[Raw data Boundary: Start]
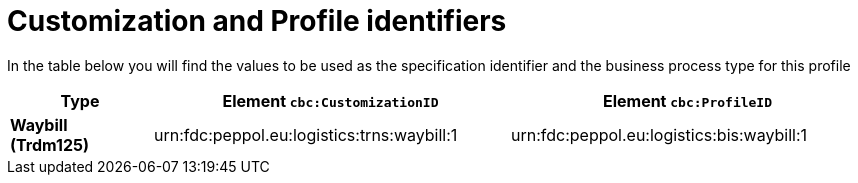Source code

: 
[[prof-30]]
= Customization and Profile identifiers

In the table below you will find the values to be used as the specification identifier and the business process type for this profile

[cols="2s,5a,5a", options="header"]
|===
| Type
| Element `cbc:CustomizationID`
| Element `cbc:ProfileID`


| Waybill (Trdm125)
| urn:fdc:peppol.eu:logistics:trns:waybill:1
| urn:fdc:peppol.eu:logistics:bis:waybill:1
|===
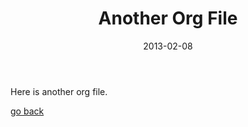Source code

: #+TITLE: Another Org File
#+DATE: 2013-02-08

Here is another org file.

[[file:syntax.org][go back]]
[Raw data Boundary: End]
[Raw data Boundary: Start]
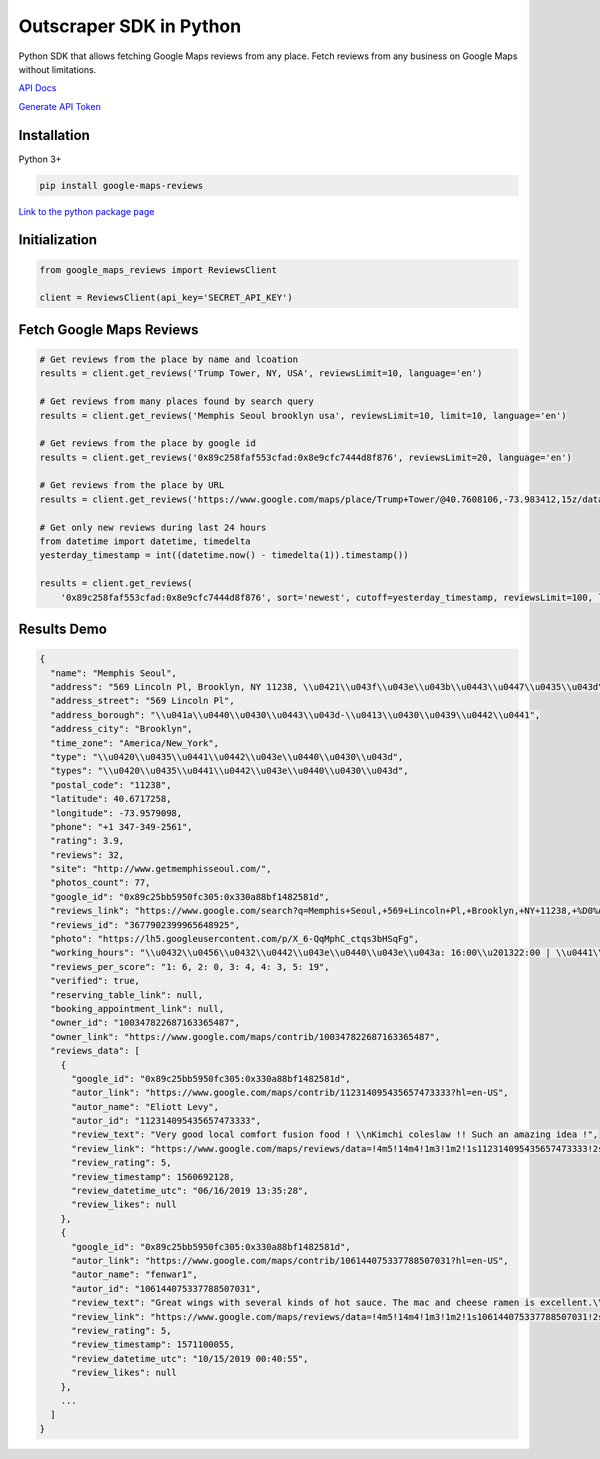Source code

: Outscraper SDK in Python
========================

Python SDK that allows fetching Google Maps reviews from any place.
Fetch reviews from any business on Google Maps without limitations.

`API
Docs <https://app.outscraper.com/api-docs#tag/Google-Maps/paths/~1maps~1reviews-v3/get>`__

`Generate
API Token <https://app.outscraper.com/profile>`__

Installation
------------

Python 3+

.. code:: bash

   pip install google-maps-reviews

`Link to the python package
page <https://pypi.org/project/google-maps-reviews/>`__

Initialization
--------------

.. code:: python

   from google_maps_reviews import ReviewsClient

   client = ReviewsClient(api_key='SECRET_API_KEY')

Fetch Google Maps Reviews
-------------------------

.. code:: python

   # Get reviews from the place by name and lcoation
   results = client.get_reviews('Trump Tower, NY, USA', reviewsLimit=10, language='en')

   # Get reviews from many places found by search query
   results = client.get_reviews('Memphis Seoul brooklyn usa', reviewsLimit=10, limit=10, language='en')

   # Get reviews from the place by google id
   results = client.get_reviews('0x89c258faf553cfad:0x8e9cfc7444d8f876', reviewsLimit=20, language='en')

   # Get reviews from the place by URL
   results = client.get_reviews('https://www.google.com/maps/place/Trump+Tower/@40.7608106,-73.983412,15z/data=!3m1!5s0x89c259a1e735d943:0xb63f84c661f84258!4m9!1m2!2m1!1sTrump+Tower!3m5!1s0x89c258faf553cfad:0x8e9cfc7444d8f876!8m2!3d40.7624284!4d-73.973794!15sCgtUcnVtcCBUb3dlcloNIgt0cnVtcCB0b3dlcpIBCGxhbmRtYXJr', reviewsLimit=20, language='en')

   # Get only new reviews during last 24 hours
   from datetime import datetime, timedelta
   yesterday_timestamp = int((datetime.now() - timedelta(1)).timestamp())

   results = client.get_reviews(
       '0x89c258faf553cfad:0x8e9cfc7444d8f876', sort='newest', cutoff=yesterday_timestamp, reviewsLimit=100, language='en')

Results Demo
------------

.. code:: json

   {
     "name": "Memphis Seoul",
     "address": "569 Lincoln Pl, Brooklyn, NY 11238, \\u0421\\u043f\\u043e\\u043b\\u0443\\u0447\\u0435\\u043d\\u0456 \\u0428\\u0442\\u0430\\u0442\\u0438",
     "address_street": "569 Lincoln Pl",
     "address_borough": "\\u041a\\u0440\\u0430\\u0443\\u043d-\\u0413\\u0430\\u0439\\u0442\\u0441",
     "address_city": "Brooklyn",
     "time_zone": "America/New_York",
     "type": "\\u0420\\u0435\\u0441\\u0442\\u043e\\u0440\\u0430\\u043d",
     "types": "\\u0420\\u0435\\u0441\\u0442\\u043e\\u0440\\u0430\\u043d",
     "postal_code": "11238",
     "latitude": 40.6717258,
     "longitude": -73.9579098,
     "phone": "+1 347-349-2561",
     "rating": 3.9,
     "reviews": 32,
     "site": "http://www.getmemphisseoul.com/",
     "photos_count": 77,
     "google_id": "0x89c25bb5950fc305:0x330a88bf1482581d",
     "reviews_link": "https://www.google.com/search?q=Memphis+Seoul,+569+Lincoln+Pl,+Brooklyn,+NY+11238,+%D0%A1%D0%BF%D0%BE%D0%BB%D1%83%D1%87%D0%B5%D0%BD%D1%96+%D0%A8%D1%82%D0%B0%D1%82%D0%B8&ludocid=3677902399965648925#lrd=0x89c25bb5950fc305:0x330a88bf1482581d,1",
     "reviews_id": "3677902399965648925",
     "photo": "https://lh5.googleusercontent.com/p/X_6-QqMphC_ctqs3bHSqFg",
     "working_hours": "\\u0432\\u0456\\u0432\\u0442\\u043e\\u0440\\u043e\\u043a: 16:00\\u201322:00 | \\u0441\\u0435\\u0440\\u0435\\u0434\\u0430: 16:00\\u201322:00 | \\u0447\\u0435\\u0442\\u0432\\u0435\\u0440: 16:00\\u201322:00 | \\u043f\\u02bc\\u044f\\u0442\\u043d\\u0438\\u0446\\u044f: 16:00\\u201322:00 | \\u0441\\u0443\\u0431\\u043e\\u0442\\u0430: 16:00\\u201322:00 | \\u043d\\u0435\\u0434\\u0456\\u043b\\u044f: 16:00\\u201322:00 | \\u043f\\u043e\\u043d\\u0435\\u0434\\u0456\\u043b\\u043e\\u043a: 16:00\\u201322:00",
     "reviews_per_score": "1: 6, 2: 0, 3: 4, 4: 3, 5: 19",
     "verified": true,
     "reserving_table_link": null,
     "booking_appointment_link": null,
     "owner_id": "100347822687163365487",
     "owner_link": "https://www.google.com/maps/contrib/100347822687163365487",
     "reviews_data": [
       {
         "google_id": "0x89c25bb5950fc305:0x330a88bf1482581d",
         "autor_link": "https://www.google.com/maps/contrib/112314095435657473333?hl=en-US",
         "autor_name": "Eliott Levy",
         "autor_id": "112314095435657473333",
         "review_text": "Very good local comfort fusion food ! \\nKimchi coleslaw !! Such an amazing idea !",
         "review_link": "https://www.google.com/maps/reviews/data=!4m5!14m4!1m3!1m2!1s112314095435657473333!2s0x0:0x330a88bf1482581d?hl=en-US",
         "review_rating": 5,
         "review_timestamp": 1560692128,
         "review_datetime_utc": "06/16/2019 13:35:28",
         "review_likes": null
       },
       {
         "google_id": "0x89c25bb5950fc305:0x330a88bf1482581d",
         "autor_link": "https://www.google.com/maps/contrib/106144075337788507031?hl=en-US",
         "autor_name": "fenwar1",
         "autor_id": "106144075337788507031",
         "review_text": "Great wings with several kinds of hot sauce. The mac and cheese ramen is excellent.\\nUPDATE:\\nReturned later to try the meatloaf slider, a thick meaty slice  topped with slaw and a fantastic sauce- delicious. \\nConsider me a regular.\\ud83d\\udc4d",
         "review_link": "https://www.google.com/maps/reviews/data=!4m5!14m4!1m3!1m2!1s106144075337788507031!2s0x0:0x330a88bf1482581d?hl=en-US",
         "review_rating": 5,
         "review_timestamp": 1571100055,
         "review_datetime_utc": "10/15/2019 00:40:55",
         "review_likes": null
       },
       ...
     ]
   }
[Raw data Boundary: End]
» **How to complete this task**: Restate word for word the lines of the data above, starting at the line containing "# Get reviews from the place by name" and ending at the line containing "# Get reviews from the place by google id", both included, and nothing more.

» **Finished task**:
   # Get reviews from the place by name and lcoation
   results = client.get_reviews('Trump Tower, NY, USA', reviewsLimit=10, language='en')

   # Get reviews from many places found by search query
   results = client.get_reviews('Memphis Seoul brooklyn usa', reviewsLimit=10, limit=10, language='en')

   # Get reviews from the place by google id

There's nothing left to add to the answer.